In 2002, Joni Mitchell declared she was done with the music biz and would never, ever, make another album. I can't have been the only fan that didn't believe her. For, bless her, Dame Joan does love the sound of her own voice. On the Starbucks-spawned Shine, that nicotine-scorched instrument holds forth — as it has done since 1985's Dog Eat Dog — on the many ills that beset our world, its musical backdrop her favored spare setting (since 1994's Turbulent Indigo anyway) of piano, percussion and twittering soprano sax. Huskily it wails and rails on the Big Issues: war ("Strong and Wrong"), the environment ("This Place"); more war ("Bad Dreams are Good"), and more environment ("If I Had a Heart"). Mitchell gazes down from her L.A. eyrie and likes not what she sees.

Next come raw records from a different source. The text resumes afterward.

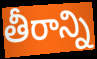
తీరాన్ని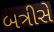
બત્રીસે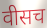
वीसच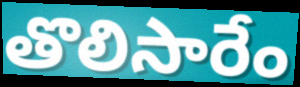
తొలిసారేంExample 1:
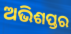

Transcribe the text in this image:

ଅଭିଶପ୍ତର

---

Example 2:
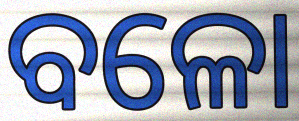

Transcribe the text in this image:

ବଳୋ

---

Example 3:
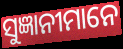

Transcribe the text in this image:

ସୁଜ୍ଞାନୀମାନେ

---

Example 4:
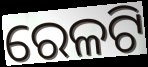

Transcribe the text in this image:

ରେଳଟି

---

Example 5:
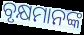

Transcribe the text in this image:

ବୃକ୍ଷମାନଙ୍କ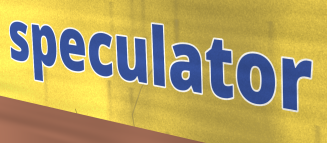
speculator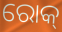
ରୋକ୍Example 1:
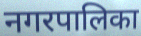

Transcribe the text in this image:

नगरपालिका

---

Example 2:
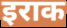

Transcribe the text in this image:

इराक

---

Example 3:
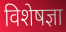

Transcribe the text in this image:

विशेषज्ञा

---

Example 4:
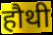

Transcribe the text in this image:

हौथी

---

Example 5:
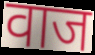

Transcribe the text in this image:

वाज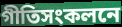
গীতিসংকলনে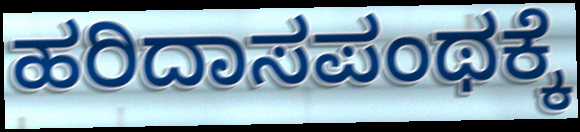
ಹರಿದಾಸಪಂಥಕ್ಕೆ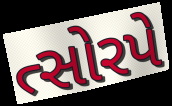
ત્સોરપે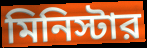
মিনিস্টার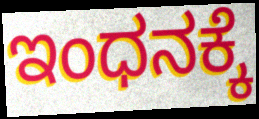
ಇಂಧನಕ್ಕೆ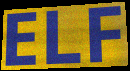
ELF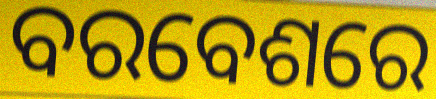
ବରବେଶରେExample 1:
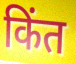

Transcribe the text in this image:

किंत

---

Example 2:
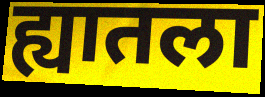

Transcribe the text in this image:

ह्यातला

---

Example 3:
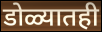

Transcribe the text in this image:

डोळ्यातही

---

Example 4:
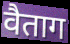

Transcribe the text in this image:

वैताग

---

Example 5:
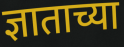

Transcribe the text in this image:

ज्ञाताच्या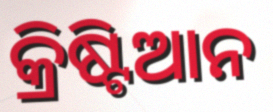
କ୍ରିଷ୍ଟିଆନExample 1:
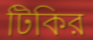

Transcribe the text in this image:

টিকির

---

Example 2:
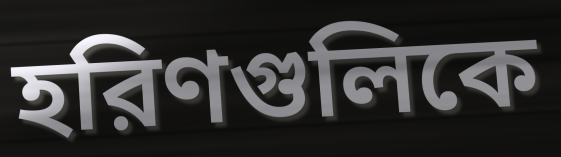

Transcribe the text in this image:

হরিণগুলিকে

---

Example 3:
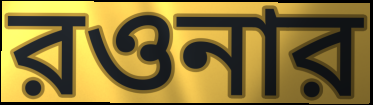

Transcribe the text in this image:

রওনার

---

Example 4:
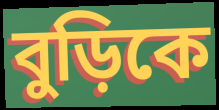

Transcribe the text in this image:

বুড়িকে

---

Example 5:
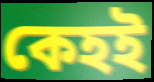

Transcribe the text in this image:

কেহইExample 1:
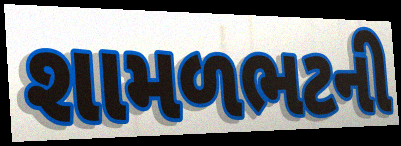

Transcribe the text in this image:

શામળભટની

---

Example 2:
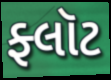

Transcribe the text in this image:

ફ્લૉટ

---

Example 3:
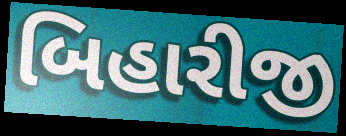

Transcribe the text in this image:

બિહારીજી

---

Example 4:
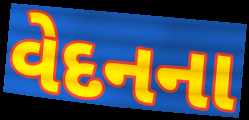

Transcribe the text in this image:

વેદનના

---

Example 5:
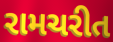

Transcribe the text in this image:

રામચરીત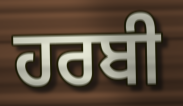
ਹਰਬੀ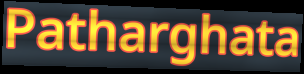
PatharghataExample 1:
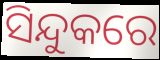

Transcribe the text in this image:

ସିନ୍ଦୁକରେ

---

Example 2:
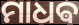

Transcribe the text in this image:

ମାଧଵ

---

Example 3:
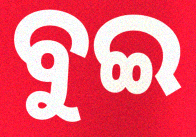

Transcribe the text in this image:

Most of the time the spiky self-righteousness is redeemed by the mournful melodicism: there are magical passages on "If I Had a Heart" and "Hana," on "Bad Dreams Are Good" and "Night of the Iguana." But revisiting the 1970 ecology classic "Big Yellow Taxi" is a letdown and the closing adaptation of Rudyard Kipling's famous poem "If" (with Herbie Hancock on piano) drones on interminably. Joni's last truly great song may have been "Man from Mars" on 1998's Taming the Tiger, her last great performance the stunning re-arrangement of "Amelia" on 2002's Travelogue. Nothing on Shine touches either of those.